First time for an Aussie to Canada

Jun 24th, 2005, 06:59 AM
Join Date: Dec 2003
Posts: 3,501
>>>Another thing I would do if I were you is get back to Vancouver on Day 26. Spend your last night in Canada in Vancouver, so that you "only" have to fly from Vancouver to Australia rather than Toronto - Vancouver - Australia on Day 27.<<<

Hmmm, I've just noticed a flaw in that scheme. I visualized you flying from Quebec City to Vancouver. However, I've just remembered that you wanted to rent a car in Toronto and also drop it off in Toronto so as to avoid a one-way drop off fee, isn't that right? Quebec City to Toronto is an 8-1/2 hour drive, not counting stops, and then you'd still face a 5-hour or so flight from Toronto to Vancouver. That would make for quite an onerous day.

So, to avoid that problem, how about flying from Vancouver to Montreal, doing a clockwise or counter-clockwise circuit through Niagara, Toronto, Ottawa, Quebec City and back to Montreal? If you did the clockwise version, it would mean that on Day 26 you would have a 3-hour drive from Quebec City to Montreal and a 5-1/2 hour flight from Montreal to Vancouver. That would still be a fairly full day, but quite feasible.

For what it's worth.
Judy_in_Calgary is offline  
Jun 24th, 2005, 08:59 AM
Join Date: Jun 2005
Posts: 14
Tinmanran: with all due respect to the foregoing, I suggest driving through the Rockies and paying the drop fee in Calgary. The drive through the Rockies is too good to miss. Personally, even though it’s off the major tourist track, I prefer the ‘Crowsnest Pass’ route, Highway 3, which is the southernmost. It passes through (or near) Penticton, Ossoyoos, Grand Forks, Christina Lake (would you believe an 85 degrees Fahrenheit lake amidst the Mountains), Trail, Castlegar, and Fernie. You can also take a short detour to Nelson, one of the prettiest towns in the Rockies. (Watch the Steve Martine / Darryl Hannah movie “Roxanne”, it was filmed in Nelson. Highway 3 is also closer to the more natural and less touristy hot springs. BUT, be forewarned, the last 3 hours to Calgary are pretty much prairie driving, not in the mountains.

OR fly into Calgary, and do a circle route – take the Trans-Canada (hwy 1) to Banff-Revelstoke-Kamloops-Vancouver, then return to Calgary via Highway 3.

But either way, Trans-Canada (hwy 1) or the Crowsnest, it’s a drive to remember. AND, when the warning sign says 50 km/h for a curve, DO 50!!! They do not exaggerate – the turns are tight and not forgiving to speeders.
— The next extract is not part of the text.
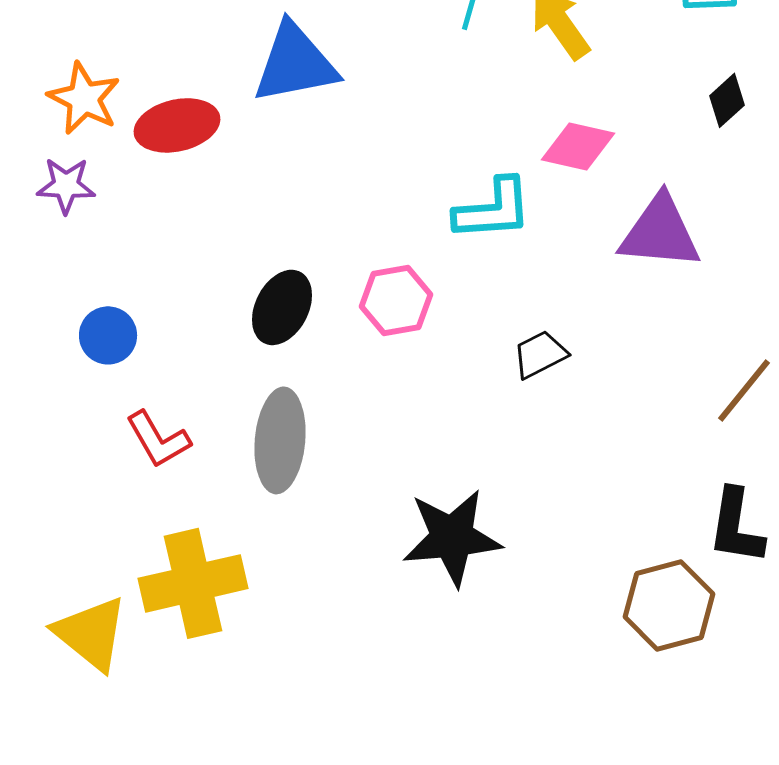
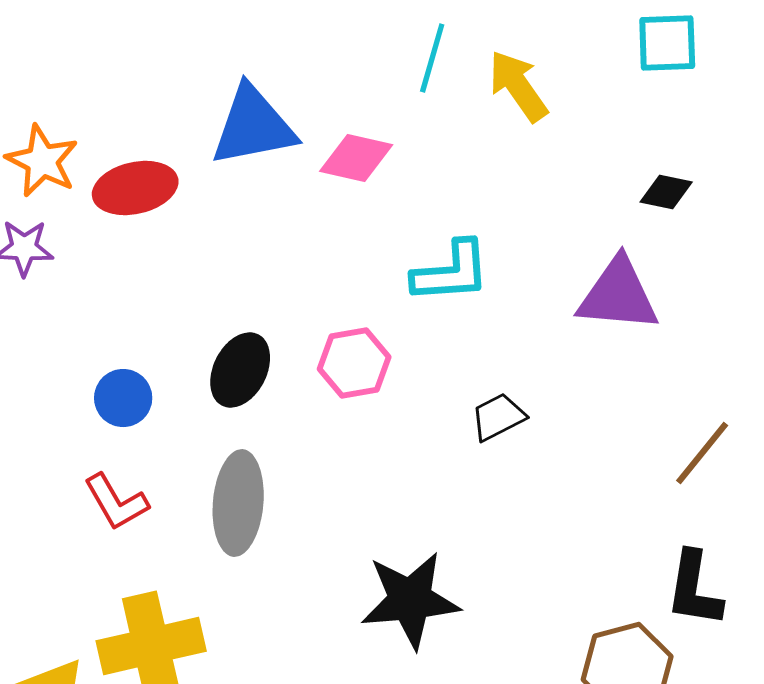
black diamond: (727, 100) -> (666, 192), moved, turned 54
pink diamond: (578, 146) -> (356, 158), moved
blue circle: (108, 335) -> (123, 398), moved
I lived in both Edmonton (3 yrs) and Calgary (12 years), and I suggest you skip them both. There are both nice enough, but have grown so fast over the past 20-30 years that they lack a homey deep-rooted culture / aura / feeling. To me, Canada is wide open spaces and wilderness, not big cities. Having said that, Vancouver, Montreal, and Quebec City are all worth a go. Montreal and Quebec city primarily because they have parts that are 300-400 years old, not common in North America. To go even further, have you thought about flying into St. John’s Newfoundland? Now there’s a city with a unique culture. I just love it there, but it’s quite a way off. On the other hand, if you’re only going to Canada once, it would be a shame to forego St. John’s.

This is long enough, my wife wants the computer. I shall try to offer more random thoughts later.